§ **Collected data**
»»

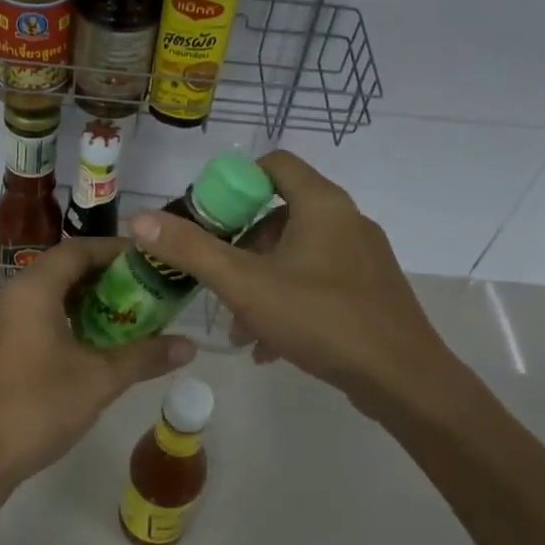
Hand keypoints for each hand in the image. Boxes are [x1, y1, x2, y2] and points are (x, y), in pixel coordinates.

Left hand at [0, 237, 196, 488]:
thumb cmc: (40, 406)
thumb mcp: (100, 379)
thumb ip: (145, 356)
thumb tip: (190, 345)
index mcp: (32, 291)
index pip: (77, 250)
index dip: (115, 250)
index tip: (150, 259)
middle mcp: (11, 296)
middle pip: (63, 268)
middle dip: (105, 275)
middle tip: (145, 287)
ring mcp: (0, 321)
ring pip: (49, 293)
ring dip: (87, 298)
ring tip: (128, 312)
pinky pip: (37, 314)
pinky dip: (68, 316)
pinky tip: (95, 340)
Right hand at [126, 151, 472, 424]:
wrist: (404, 380)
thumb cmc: (322, 319)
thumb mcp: (245, 285)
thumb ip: (190, 250)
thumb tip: (139, 219)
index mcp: (322, 204)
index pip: (273, 165)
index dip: (234, 184)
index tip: (207, 219)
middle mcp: (346, 220)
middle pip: (279, 213)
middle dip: (240, 247)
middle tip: (216, 278)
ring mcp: (362, 256)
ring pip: (295, 253)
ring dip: (259, 281)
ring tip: (237, 324)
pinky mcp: (369, 289)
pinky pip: (316, 280)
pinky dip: (287, 300)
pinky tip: (268, 344)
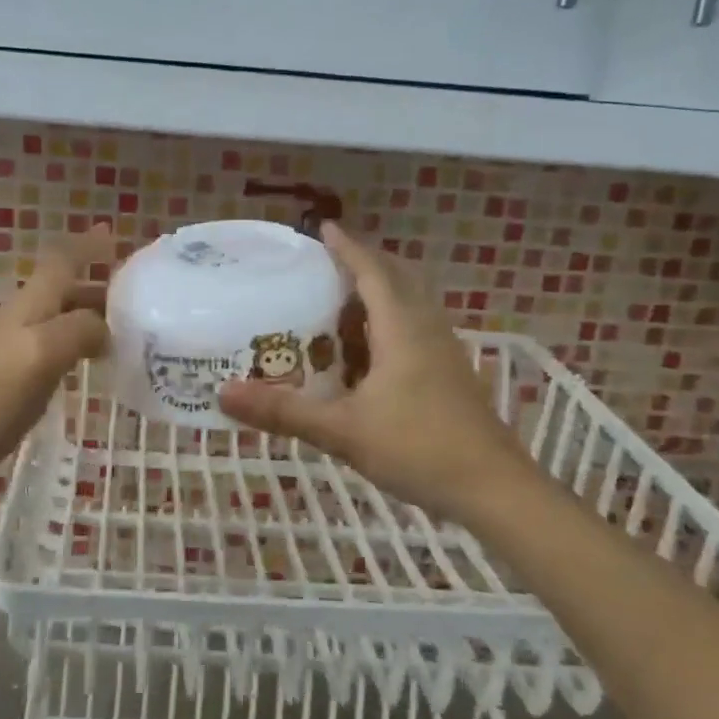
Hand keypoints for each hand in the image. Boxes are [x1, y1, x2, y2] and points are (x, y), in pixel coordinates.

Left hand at [0, 222, 113, 494]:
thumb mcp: (42, 354)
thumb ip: (79, 331)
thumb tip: (105, 329)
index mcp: (30, 304)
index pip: (61, 261)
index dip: (86, 246)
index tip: (112, 235)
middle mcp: (19, 317)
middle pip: (63, 290)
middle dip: (98, 288)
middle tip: (138, 303)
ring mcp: (10, 346)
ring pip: (57, 319)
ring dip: (89, 318)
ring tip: (124, 335)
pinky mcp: (7, 376)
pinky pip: (50, 348)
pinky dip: (75, 346)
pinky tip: (87, 366)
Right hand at [219, 223, 536, 517]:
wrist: (494, 490)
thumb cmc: (418, 449)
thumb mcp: (342, 431)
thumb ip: (283, 412)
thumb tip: (223, 394)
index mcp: (403, 329)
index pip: (373, 272)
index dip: (348, 247)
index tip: (323, 228)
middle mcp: (427, 330)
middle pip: (398, 279)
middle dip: (364, 265)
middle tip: (326, 264)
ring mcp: (445, 352)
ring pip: (411, 306)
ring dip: (379, 295)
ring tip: (340, 304)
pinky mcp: (452, 375)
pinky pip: (417, 331)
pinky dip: (390, 325)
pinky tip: (369, 354)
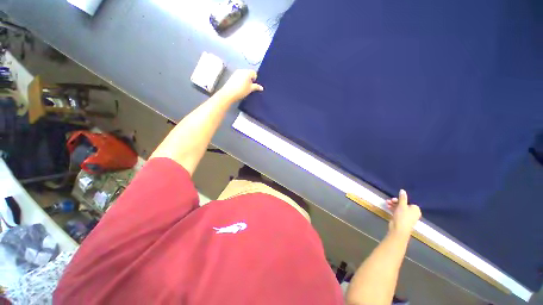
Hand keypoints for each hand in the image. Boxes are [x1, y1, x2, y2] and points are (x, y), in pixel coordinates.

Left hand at [219, 69, 263, 101]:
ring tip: (244, 87)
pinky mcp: (232, 76)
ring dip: (245, 80)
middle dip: (250, 79)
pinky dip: (240, 80)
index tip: (253, 85)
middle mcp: (242, 70)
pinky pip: (239, 77)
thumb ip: (256, 87)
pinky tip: (239, 87)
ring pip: (243, 75)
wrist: (229, 93)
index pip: (254, 73)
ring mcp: (236, 72)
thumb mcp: (250, 89)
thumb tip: (262, 88)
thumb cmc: (242, 90)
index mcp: (247, 72)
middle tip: (249, 87)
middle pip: (248, 73)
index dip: (255, 79)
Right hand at [386, 189, 420, 236]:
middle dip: (395, 202)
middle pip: (403, 205)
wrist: (399, 229)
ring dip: (393, 205)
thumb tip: (403, 190)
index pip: (408, 202)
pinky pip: (397, 212)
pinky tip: (387, 207)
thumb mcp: (402, 205)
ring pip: (399, 208)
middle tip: (389, 201)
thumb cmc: (402, 216)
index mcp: (415, 209)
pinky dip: (393, 209)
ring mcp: (407, 216)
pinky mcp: (401, 219)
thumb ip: (402, 198)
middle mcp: (413, 213)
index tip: (393, 199)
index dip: (400, 200)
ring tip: (386, 203)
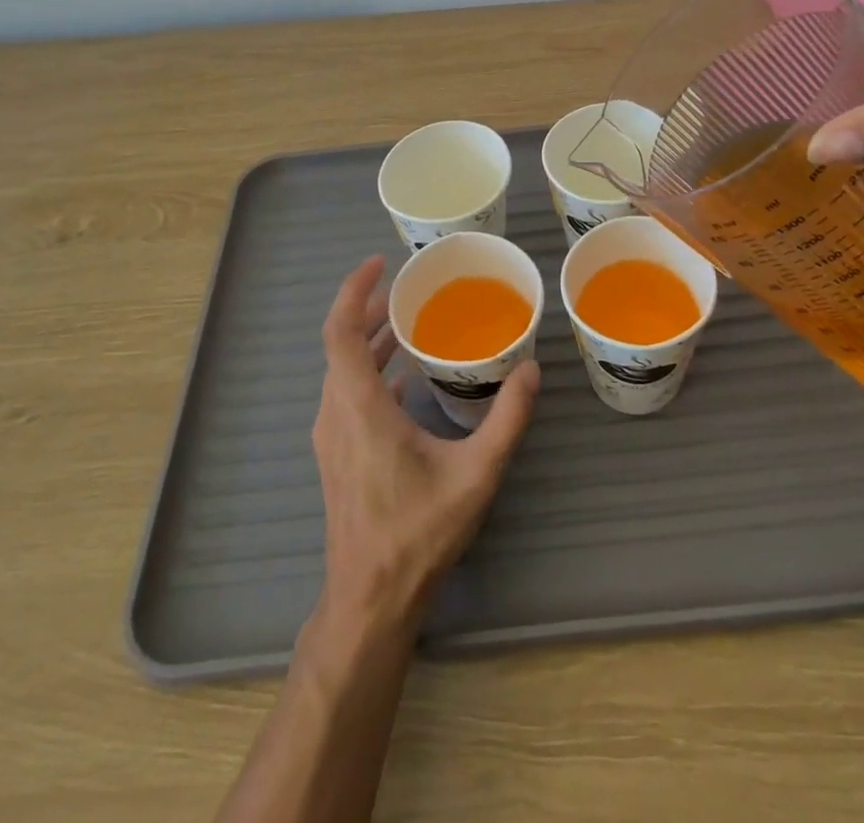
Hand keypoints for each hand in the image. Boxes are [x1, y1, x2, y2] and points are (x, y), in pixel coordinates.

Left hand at [312, 256, 539, 631]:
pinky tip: (405, 376)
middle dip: (369, 309)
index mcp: (359, 408)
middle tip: (407, 288)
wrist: (370, 599)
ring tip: (408, 321)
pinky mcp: (336, 454)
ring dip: (369, 340)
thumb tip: (532, 369)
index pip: (339, 332)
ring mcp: (330, 436)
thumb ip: (507, 418)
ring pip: (341, 370)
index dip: (353, 291)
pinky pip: (346, 393)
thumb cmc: (418, 533)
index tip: (379, 264)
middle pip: (340, 345)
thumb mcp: (475, 473)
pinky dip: (369, 369)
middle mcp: (335, 414)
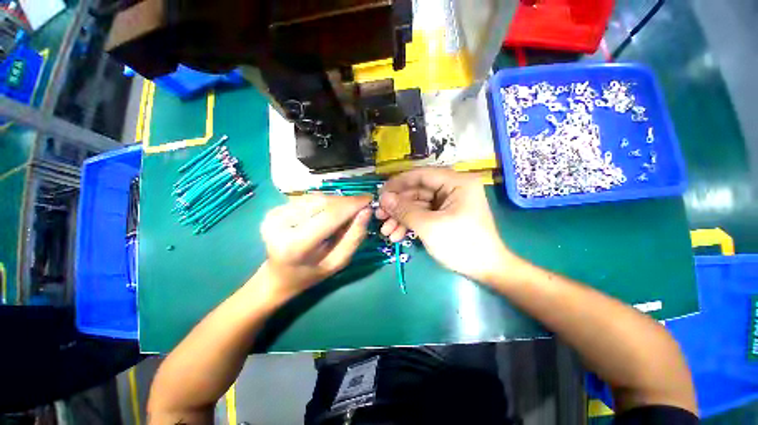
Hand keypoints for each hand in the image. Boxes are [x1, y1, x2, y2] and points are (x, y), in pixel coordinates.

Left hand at [260, 194, 372, 298]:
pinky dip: (324, 203)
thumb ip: (354, 237)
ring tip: (345, 212)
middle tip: (360, 207)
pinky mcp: (274, 209)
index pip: (330, 215)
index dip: (352, 205)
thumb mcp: (338, 261)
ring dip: (336, 202)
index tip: (369, 199)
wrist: (278, 275)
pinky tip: (328, 212)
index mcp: (295, 245)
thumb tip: (367, 210)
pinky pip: (308, 199)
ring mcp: (274, 214)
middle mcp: (279, 225)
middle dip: (346, 202)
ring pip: (316, 198)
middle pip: (323, 203)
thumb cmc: (311, 273)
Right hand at [376, 168, 516, 282]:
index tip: (380, 193)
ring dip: (401, 218)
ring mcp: (448, 203)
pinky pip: (423, 215)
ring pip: (418, 205)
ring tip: (385, 231)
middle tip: (379, 216)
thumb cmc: (461, 244)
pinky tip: (396, 235)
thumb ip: (404, 210)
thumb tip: (383, 198)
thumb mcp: (429, 226)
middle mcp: (453, 188)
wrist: (486, 270)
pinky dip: (410, 224)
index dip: (398, 183)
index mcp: (456, 182)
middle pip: (417, 192)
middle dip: (397, 206)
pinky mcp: (445, 215)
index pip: (421, 175)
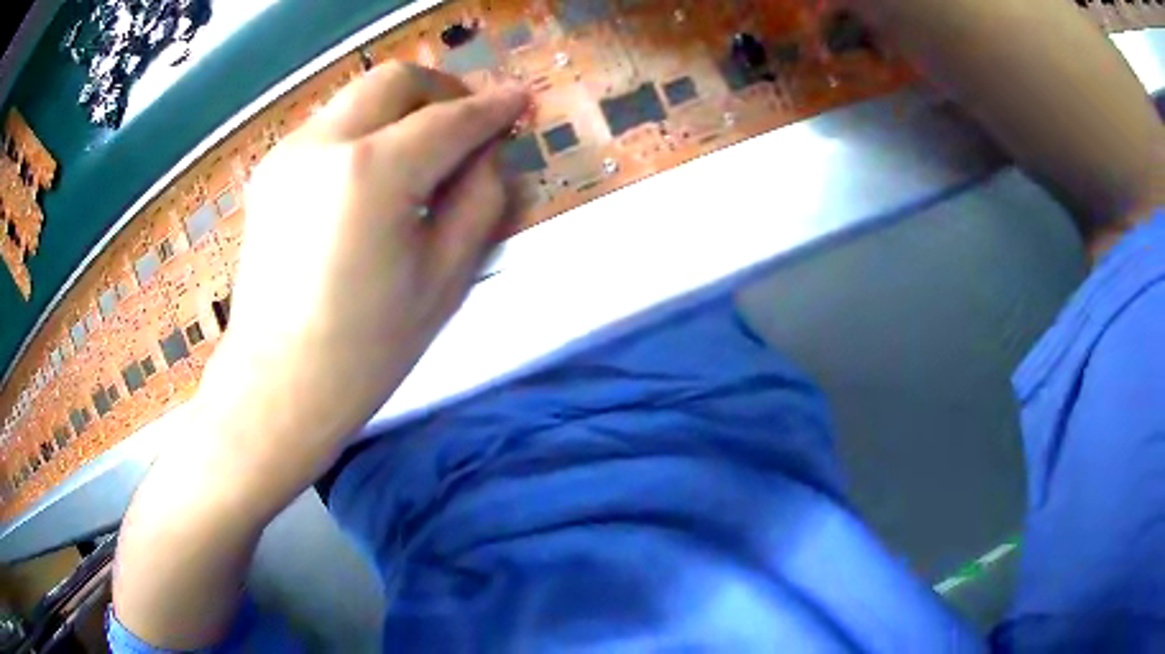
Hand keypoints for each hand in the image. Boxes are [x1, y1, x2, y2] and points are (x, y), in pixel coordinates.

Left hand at [198, 63, 529, 493]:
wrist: (277, 385)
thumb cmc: (366, 350)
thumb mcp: (446, 279)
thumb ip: (482, 200)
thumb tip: (491, 153)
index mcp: (373, 172)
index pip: (450, 119)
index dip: (494, 107)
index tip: (521, 100)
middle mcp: (323, 143)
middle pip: (396, 81)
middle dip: (443, 91)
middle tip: (469, 123)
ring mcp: (288, 153)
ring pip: (360, 98)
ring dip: (403, 109)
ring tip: (425, 154)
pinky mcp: (270, 171)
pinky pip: (331, 126)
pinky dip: (367, 130)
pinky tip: (376, 177)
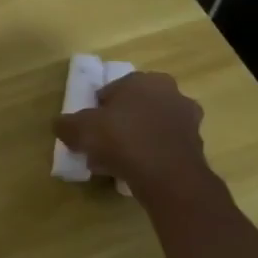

««

§ **Task directions**
Working from the records above, write out verbatim only the lines from the line containing "thumb cmc: (322, 319)" through the line containing "ring tip: (237, 324)".

§ **Exercise output**
thumb cmc: (322, 319)
thumb mcp: (245, 285)
thumb ip: (190, 250)
thumb tip: (139, 219)
index mcp: (322, 204)
index pip: (273, 165)
index dip: (234, 184)
index tip: (207, 219)
middle mcp: (346, 220)
middle pip: (279, 213)
middle dip: (240, 247)
middle tip: (216, 278)
ring mcp: (362, 256)
ring pip: (295, 253)
ring dip: (259, 281)
ring tip: (237, 324)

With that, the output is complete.